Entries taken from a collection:
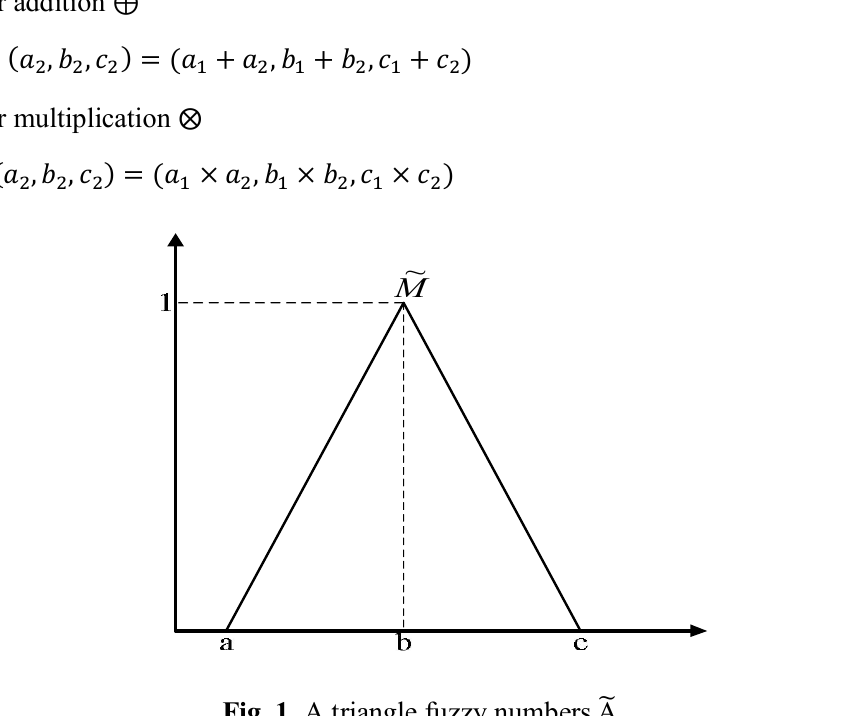
Fig. 1. A triangle fuzzy numbers A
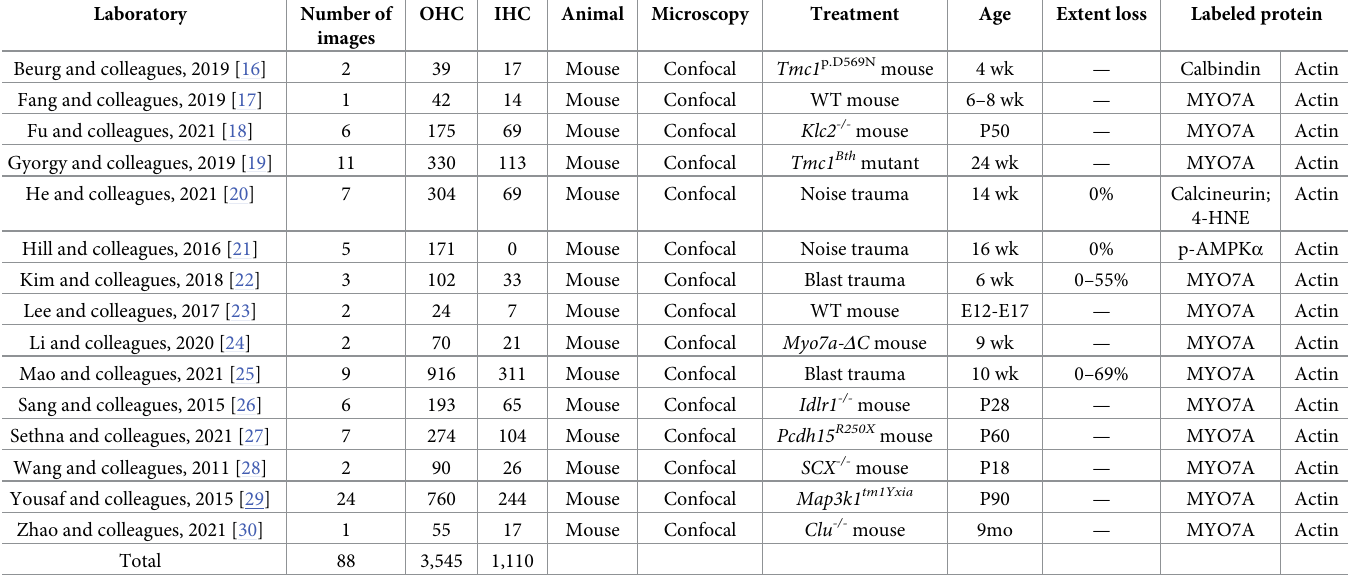
Table 2. Summary of micrographs sampled from existing publications to test HCAT performance.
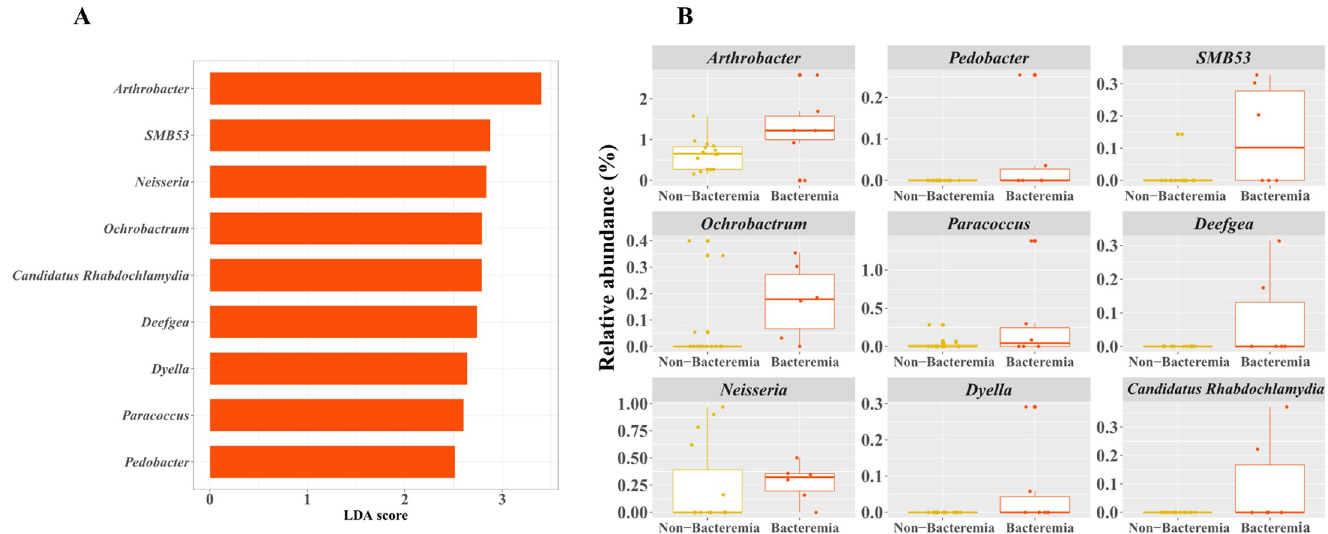
Fig 3. Differential abundance of taxa between bacteremic and non-bacteremic groups. (A) Taxa identified by linear effect size with linear discriminant analysis (LDA) values of 2.5. Taxa enriched in different groups are displayed by color indicated in the key (red indicates taxa abundant in bacteremia) (B). Relative abundance of the nine discriminative genera selected from the LDA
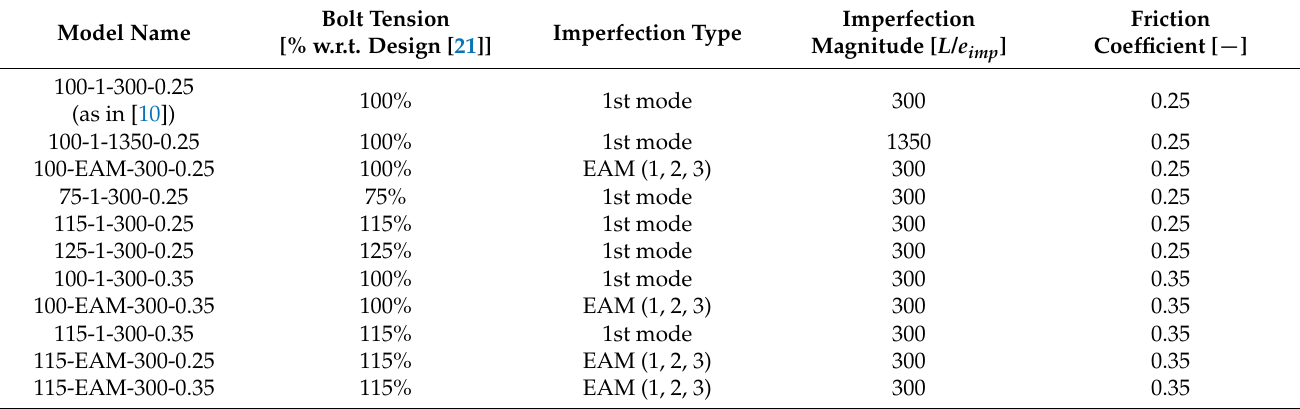
Table 2. Analyzed models of L80x8 beam section. The model codename refers to bolt tension (ratio to Eurocode 1993-1.8 design value), applied imperfection mode, imperfection magnitude, and friction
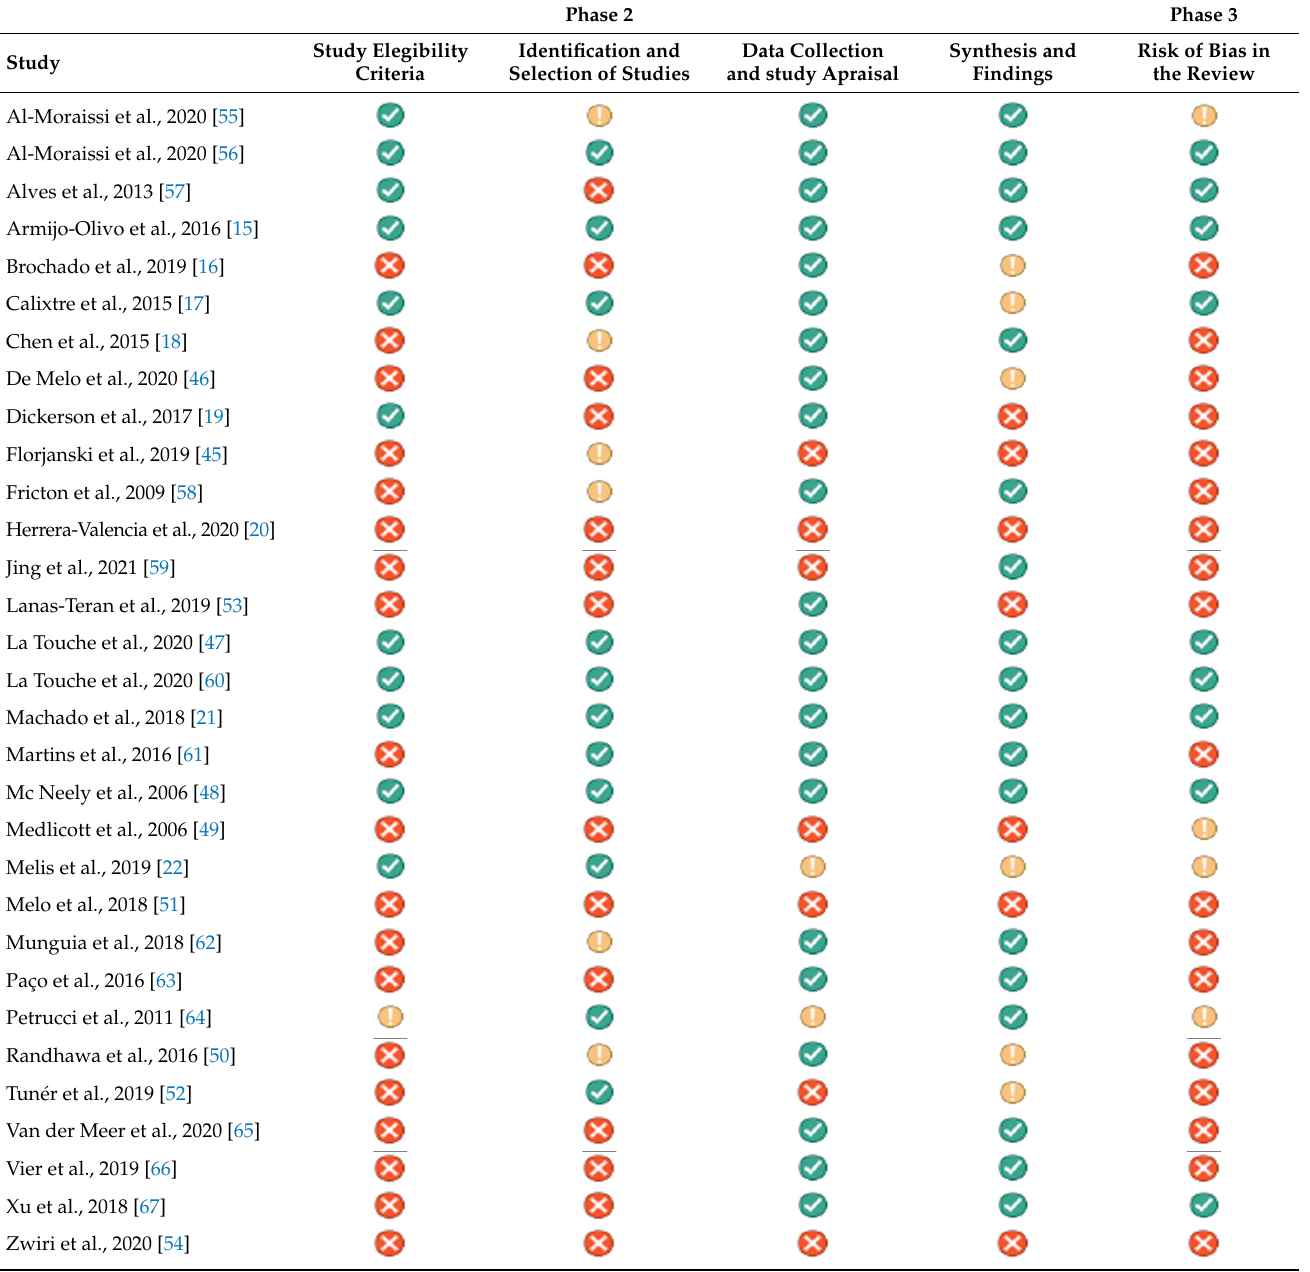
Table 4. Risk of bias assessment in systematic reviews through the ROBIS scale.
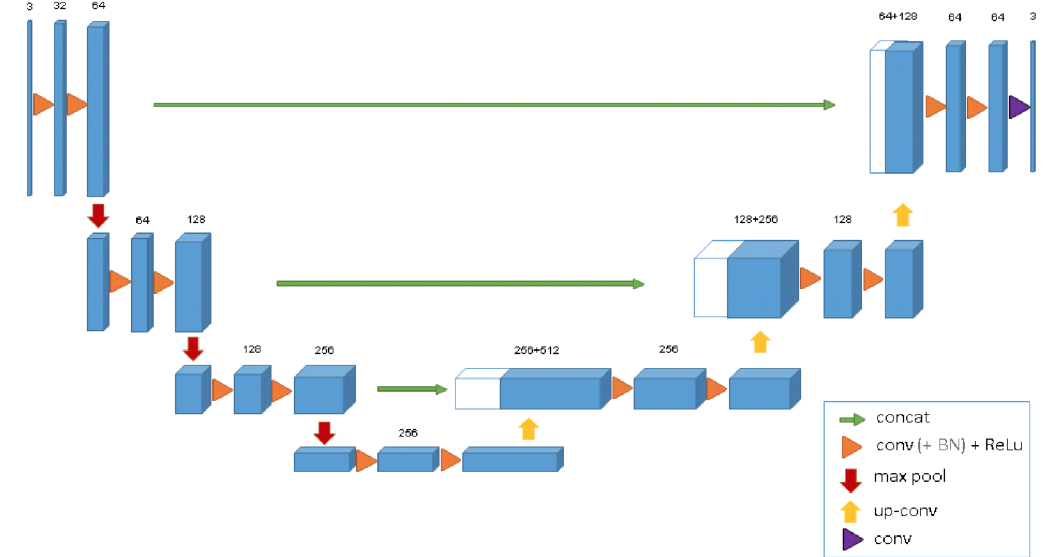
Figure 1. Diagram of the 3D U-Net [18]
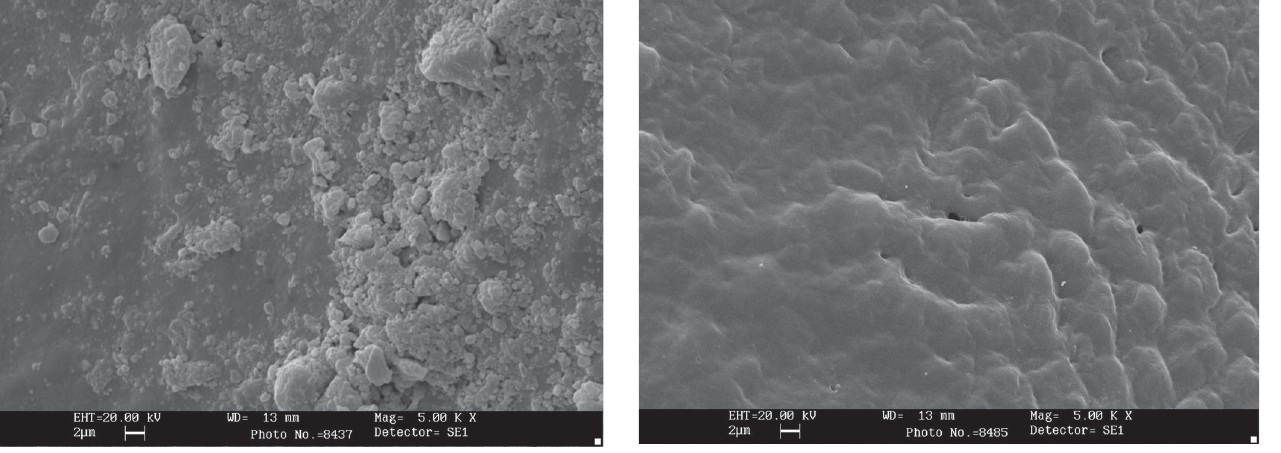
Fig. 4 - SEM image of the ScaEdta group showing complete removal of smear layer and no EDTA residues.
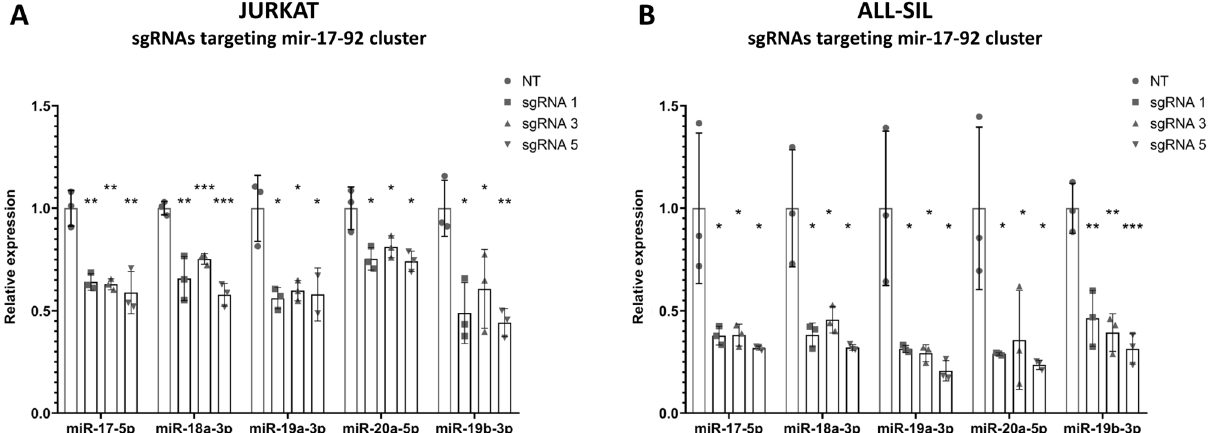
Figure 3. Expression of miRNAs encoded within mir-17–92 cluster upon dCas9-KRAB-mediated inhibition of this locus. ( A ) Normalized expression of miR-17-5p, miR-18a-3p, miR-19a-3p, miR-20a-5p and miR-19b-3p upon the use of three most effective sgRNAs targeting putative TSS of mir-17–92 cluster in JURKAT cell line. ( B ) Normalized expression of miR-17-5p, miR-18a-3p, miR-19a-3p, miR-20a-5p and miR-19b-3p upon the use of three most effective sgRNAs targeting putative TSS of mir-17–92 cluster in ALL-SIL cell line. Scr—scrambled control. * p < 0.05; ** p < 0.01; *** p < 0.001.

- _DIRECTIONS_
Retype only the lines from the line with "Table 4. Risk" through the last line of the data. Keep both ends and skip the pictures.

- _RESULT FOR THIS TASK_
Table 4. Risk of bias assessment in systematic reviews through the ROBIS scale.
Figure 1. Diagram of the 3D U-Net [18]
Fig. 4 - SEM image of the ScaEdta group showing complete removal of smear layer and no EDTA residues.
Figure 3. Expression of miRNAs encoded within mir-17–92 cluster upon dCas9-KRAB-mediated inhibition of this locus. ( A ) Normalized expression of miR-17-5p, miR-18a-3p, miR-19a-3p, miR-20a-5p and miR-19b-3p upon the use of three most effective sgRNAs targeting putative TSS of mir-17–92 cluster in JURKAT cell line. ( B ) Normalized expression of miR-17-5p, miR-18a-3p, miR-19a-3p, miR-20a-5p and miR-19b-3p upon the use of three most effective sgRNAs targeting putative TSS of mir-17–92 cluster in ALL-SIL cell line. Scr—scrambled control. * p < 0.05; ** p < 0.01; *** p < 0.001.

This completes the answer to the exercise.